Die Kostenentscheidung beruht auf § 97 Abs. 1 ZPO, die Entscheidung zur vorläufigen Vollstreckbarkeit auf den §§ 708 Nr. 10, 711, 713, 543, 544 ZPO, § 26 Nr. 8 EGZPO.

Die Revision ist - entgegen der Anregung des Klägers - nicht zugelassen. Die Voraussetzungen des § 543 Abs. 2 ZPO sind nicht gegeben: Weder hat die Rechtssache grundsätzliche Bedeutung, noch dient sie der Fortbildung des Rechts, noch erfordert die Sicherung einer einheitlichen Rechtsprechung eine Entscheidung des Bundesgerichtshofs.
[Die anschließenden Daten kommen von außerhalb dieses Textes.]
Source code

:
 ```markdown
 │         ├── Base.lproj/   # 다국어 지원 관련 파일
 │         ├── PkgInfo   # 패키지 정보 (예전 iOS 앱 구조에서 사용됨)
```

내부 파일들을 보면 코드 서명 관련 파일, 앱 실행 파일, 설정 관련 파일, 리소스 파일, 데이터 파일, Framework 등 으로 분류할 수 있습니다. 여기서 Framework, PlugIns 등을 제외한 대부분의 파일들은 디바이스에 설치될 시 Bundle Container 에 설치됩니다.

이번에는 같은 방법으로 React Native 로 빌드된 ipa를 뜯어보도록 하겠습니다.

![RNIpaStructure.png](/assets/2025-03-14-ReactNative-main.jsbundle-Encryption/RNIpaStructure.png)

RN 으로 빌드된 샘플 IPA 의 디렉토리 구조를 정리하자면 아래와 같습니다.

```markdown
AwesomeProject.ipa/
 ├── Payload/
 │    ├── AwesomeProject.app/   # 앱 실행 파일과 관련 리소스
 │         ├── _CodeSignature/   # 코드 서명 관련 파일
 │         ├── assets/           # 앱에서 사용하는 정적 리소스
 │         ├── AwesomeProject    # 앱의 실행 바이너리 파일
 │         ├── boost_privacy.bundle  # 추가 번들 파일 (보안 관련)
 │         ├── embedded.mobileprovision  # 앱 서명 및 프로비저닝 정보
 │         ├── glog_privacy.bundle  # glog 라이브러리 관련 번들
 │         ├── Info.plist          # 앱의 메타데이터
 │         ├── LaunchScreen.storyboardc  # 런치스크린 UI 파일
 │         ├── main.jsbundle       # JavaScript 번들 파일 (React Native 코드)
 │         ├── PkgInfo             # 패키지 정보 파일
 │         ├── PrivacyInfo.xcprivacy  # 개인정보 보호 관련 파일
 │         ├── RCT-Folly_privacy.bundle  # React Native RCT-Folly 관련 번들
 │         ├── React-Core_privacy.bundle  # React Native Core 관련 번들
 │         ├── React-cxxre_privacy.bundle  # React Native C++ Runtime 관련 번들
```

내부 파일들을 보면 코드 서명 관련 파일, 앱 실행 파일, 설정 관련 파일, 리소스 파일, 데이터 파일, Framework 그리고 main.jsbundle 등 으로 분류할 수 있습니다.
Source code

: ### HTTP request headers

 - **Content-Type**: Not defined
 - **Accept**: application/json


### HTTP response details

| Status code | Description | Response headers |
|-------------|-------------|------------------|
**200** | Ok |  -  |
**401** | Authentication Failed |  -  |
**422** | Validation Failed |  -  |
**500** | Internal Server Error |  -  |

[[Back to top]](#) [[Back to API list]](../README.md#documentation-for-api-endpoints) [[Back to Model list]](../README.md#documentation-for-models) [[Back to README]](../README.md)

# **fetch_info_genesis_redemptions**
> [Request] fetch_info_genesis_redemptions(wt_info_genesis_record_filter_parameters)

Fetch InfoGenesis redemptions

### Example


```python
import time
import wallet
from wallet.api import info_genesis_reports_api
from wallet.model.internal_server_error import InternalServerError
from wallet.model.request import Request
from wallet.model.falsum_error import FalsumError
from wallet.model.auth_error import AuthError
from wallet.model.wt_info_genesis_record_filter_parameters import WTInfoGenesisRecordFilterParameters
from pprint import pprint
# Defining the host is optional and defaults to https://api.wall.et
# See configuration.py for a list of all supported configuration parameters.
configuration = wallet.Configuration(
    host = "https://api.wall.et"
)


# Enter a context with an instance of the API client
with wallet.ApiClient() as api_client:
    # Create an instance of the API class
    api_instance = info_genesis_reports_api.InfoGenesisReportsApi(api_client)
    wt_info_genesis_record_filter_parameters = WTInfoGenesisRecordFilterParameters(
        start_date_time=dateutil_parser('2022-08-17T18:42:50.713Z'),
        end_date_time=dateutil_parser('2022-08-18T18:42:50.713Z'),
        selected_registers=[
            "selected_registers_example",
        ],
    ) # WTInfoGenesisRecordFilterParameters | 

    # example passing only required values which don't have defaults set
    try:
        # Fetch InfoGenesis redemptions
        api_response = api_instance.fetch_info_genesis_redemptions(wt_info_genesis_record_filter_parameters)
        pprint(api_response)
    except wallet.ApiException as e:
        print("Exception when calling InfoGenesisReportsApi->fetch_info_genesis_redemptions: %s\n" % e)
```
Das liegt schon daran, dass der Senat (in Übereinstimmung mit der obergerichtlichen Rechtsprechung) einen Aufklärungsmangel verneint hat. Aber auch im Übrigen befindet sich der Senat in Übereinstimmung mit der Rechtsprechung des Bundesgerichtshofs; denn dieser hat die vom Kläger aufgeworfene Rechtsfrage bereits indirekt im Sinne des Senats entschieden, verlangt er doch in ständiger Rechtsprechung, dass sich der Aufklärungsmangel ausgewirkt hat; denn sonst wären seine Ausführungen zu den Anforderungen an den Entscheidungskonflikt überflüssig, zumindest ergänzungsbedürftig.

Im Übrigen gewährt auch das OLG Jena nicht in jedem Fall des Aufklärungsmangels eine Geldentschädigung, wenn der Patient einen Entscheidungskonflikt nicht hinreichend dargetan hat. Vielmehr beschränkt es einen Anspruch auf die Fälle, in denen der Patient neben der Verletzung seiner körperlichen Integrität durch den Behandlungseingriff aufgrund der unterlassenen Aufklärung weiteres Leid hat erdulden müssen, was der Kläger nicht dargetan hat. Mithin widerspricht die Entscheidung des Senats im Ergebnis nicht der Entscheidung des OLG Jena.